**TASK TO COMPLETE**
The required output consists solely of the lines from the line containing "staining of adenocarcinoma" through the end of the records, copied exactly.

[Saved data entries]

== Segment start ==

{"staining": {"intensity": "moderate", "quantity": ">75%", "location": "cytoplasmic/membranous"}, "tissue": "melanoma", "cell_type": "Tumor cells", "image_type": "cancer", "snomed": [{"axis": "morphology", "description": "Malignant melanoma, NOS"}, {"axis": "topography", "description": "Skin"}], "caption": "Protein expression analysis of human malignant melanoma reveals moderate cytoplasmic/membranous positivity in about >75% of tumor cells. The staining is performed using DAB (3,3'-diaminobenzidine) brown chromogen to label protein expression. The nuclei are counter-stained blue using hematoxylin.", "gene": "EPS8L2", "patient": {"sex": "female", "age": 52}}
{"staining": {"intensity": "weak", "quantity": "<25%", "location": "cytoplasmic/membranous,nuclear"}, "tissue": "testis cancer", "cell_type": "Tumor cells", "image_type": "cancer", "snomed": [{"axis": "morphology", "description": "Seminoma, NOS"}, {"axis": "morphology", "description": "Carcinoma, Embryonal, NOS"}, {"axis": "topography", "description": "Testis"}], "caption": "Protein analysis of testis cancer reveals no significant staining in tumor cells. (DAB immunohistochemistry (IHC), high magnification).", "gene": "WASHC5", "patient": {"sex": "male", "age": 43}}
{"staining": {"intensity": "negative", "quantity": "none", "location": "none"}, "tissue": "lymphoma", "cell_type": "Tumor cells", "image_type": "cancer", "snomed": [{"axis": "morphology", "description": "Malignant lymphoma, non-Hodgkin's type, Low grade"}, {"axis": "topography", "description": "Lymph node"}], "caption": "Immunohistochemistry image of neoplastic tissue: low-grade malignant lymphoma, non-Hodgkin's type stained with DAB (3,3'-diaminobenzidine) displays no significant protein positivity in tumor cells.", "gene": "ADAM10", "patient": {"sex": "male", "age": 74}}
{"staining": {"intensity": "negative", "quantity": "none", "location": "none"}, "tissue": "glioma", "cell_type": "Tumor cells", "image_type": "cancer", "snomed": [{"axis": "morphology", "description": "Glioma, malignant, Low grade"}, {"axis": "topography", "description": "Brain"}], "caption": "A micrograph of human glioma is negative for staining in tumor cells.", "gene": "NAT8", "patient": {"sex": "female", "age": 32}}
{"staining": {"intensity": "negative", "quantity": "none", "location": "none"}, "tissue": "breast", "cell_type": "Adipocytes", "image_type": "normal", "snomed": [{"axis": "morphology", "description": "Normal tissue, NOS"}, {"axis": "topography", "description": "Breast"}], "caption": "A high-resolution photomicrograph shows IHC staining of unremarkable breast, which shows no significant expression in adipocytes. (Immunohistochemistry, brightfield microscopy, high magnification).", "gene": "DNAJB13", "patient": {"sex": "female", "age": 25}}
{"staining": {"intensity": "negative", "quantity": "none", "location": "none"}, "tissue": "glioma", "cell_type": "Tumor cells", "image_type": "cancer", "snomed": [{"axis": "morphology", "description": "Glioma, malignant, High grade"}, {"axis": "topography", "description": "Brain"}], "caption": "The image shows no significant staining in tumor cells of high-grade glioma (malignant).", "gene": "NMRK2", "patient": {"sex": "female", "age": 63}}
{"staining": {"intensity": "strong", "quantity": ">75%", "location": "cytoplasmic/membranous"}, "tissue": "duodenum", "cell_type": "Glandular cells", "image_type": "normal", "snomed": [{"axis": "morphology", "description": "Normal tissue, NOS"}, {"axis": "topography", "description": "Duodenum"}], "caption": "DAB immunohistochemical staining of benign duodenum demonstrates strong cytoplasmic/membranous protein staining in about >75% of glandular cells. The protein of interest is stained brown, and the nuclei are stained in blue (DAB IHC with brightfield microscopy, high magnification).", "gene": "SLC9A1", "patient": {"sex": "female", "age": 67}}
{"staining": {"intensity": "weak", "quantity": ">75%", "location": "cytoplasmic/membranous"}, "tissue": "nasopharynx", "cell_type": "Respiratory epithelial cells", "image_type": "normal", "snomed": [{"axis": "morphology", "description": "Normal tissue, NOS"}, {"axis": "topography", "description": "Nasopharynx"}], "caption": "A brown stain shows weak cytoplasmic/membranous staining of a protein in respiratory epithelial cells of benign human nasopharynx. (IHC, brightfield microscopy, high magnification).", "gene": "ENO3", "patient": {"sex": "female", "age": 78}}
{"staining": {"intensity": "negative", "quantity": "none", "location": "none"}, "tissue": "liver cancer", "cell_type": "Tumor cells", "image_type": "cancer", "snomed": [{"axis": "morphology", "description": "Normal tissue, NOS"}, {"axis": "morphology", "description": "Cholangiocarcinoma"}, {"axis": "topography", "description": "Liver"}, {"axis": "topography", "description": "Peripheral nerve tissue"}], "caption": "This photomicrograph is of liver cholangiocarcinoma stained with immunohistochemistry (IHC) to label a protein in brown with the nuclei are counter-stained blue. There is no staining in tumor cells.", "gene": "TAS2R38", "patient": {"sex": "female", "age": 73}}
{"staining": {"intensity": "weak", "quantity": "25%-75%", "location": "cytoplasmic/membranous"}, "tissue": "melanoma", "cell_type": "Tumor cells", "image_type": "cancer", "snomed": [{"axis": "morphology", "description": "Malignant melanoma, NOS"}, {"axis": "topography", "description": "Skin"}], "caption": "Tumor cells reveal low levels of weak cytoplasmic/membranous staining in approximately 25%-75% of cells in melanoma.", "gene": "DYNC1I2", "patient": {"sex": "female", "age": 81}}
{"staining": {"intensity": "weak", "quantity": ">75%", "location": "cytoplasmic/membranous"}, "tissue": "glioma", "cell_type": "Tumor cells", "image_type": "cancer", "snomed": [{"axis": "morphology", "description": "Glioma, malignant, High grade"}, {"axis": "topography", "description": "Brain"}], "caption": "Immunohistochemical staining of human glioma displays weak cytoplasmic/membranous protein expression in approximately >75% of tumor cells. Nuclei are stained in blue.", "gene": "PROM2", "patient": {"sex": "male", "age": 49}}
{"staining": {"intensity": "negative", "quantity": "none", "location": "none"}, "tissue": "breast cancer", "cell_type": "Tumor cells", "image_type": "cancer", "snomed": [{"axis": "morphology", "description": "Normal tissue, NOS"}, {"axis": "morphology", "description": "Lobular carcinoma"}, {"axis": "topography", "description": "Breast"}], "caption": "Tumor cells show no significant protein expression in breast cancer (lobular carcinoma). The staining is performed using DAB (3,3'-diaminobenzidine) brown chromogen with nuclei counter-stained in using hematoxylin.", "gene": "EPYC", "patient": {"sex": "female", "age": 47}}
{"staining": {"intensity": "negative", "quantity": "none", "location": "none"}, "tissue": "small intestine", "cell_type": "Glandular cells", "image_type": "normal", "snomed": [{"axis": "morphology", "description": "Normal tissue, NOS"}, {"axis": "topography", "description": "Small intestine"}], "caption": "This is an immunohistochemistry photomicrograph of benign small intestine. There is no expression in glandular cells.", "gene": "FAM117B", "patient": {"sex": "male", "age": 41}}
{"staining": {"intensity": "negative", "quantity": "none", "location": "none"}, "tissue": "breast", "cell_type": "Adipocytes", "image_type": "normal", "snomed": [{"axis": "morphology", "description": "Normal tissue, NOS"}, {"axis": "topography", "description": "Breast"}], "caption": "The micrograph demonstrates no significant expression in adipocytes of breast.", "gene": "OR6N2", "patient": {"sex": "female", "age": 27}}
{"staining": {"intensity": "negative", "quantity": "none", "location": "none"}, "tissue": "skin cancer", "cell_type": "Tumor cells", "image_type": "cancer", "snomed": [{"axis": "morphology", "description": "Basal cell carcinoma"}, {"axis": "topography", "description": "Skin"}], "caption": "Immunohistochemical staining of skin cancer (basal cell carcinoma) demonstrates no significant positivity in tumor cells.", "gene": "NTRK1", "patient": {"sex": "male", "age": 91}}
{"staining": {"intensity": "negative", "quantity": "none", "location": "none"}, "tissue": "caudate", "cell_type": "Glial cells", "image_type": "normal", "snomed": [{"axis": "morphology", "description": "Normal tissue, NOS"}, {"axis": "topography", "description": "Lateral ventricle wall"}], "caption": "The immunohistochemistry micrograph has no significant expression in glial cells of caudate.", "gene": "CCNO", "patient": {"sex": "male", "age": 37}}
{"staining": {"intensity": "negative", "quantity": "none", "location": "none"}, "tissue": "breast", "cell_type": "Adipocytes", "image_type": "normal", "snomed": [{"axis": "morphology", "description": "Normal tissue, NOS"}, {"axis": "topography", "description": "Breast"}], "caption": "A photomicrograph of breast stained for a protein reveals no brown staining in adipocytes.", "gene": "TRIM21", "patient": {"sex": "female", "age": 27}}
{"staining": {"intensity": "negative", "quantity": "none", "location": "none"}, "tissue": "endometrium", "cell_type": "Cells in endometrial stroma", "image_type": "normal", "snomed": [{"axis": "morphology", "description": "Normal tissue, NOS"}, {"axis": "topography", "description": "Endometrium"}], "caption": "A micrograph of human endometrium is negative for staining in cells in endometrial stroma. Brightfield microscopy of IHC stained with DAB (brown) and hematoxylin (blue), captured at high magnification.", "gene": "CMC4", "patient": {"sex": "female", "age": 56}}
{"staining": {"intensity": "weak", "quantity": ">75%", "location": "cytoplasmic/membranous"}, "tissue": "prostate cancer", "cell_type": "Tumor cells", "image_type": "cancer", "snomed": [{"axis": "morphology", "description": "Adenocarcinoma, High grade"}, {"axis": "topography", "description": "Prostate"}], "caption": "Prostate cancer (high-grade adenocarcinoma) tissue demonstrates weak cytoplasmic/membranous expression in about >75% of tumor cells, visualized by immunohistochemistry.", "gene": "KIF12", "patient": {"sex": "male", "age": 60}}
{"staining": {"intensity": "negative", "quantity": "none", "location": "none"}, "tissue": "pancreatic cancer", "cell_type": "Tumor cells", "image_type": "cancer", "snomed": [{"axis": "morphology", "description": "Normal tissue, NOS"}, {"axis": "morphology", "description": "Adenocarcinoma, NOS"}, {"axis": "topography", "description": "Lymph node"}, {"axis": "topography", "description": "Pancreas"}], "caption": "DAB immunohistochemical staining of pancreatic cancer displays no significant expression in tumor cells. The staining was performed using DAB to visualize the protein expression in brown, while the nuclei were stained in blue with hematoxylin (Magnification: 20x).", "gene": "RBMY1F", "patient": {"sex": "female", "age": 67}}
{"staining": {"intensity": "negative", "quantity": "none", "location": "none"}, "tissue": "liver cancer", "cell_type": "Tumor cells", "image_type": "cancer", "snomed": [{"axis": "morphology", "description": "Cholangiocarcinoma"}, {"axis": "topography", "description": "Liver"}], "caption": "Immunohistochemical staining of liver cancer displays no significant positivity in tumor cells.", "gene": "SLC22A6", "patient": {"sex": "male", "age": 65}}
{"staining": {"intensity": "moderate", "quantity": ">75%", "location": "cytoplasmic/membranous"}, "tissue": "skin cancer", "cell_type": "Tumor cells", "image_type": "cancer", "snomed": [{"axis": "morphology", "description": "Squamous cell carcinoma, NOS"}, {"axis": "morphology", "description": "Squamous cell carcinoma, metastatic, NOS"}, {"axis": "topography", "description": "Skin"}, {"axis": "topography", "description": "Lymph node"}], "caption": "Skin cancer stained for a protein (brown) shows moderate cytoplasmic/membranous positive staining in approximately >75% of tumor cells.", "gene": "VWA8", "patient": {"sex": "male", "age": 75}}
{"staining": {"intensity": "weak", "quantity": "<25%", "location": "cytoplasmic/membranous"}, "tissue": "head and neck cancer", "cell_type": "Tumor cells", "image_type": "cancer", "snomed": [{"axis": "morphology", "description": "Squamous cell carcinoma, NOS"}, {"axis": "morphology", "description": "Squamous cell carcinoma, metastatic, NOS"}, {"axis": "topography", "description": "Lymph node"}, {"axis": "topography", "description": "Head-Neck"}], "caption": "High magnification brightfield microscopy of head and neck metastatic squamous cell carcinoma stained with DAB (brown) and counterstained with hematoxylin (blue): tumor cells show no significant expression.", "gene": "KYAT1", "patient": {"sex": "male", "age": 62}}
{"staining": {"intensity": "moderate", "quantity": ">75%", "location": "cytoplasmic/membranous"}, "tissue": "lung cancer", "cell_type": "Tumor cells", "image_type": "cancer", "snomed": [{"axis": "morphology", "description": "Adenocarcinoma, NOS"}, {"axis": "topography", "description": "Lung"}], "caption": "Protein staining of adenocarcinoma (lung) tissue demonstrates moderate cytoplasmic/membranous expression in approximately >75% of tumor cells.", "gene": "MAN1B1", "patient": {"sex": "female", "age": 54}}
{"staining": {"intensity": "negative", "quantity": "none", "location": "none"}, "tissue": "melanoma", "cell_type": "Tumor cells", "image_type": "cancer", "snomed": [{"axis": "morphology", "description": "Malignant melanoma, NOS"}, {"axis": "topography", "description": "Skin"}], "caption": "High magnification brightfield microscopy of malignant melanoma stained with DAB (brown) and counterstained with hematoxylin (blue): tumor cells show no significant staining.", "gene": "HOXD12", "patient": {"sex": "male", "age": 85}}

== Segment end ==

**ANSWER SPACE**
{"staining": {"intensity": "moderate", "quantity": ">75%", "location": "cytoplasmic/membranous"}, "tissue": "lung cancer", "cell_type": "Tumor cells", "image_type": "cancer", "snomed": [{"axis": "morphology", "description": "Adenocarcinoma, NOS"}, {"axis": "topography", "description": "Lung"}], "caption": "Protein staining of adenocarcinoma (lung) tissue demonstrates moderate cytoplasmic/membranous expression in approximately >75% of tumor cells.", "gene": "MAN1B1", "patient": {"sex": "female", "age": 54}}
{"staining": {"intensity": "negative", "quantity": "none", "location": "none"}, "tissue": "melanoma", "cell_type": "Tumor cells", "image_type": "cancer", "snomed": [{"axis": "morphology", "description": "Malignant melanoma, NOS"}, {"axis": "topography", "description": "Skin"}], "caption": "High magnification brightfield microscopy of malignant melanoma stained with DAB (brown) and counterstained with hematoxylin (blue): tumor cells show no significant staining.", "gene": "HOXD12", "patient": {"sex": "male", "age": 85}}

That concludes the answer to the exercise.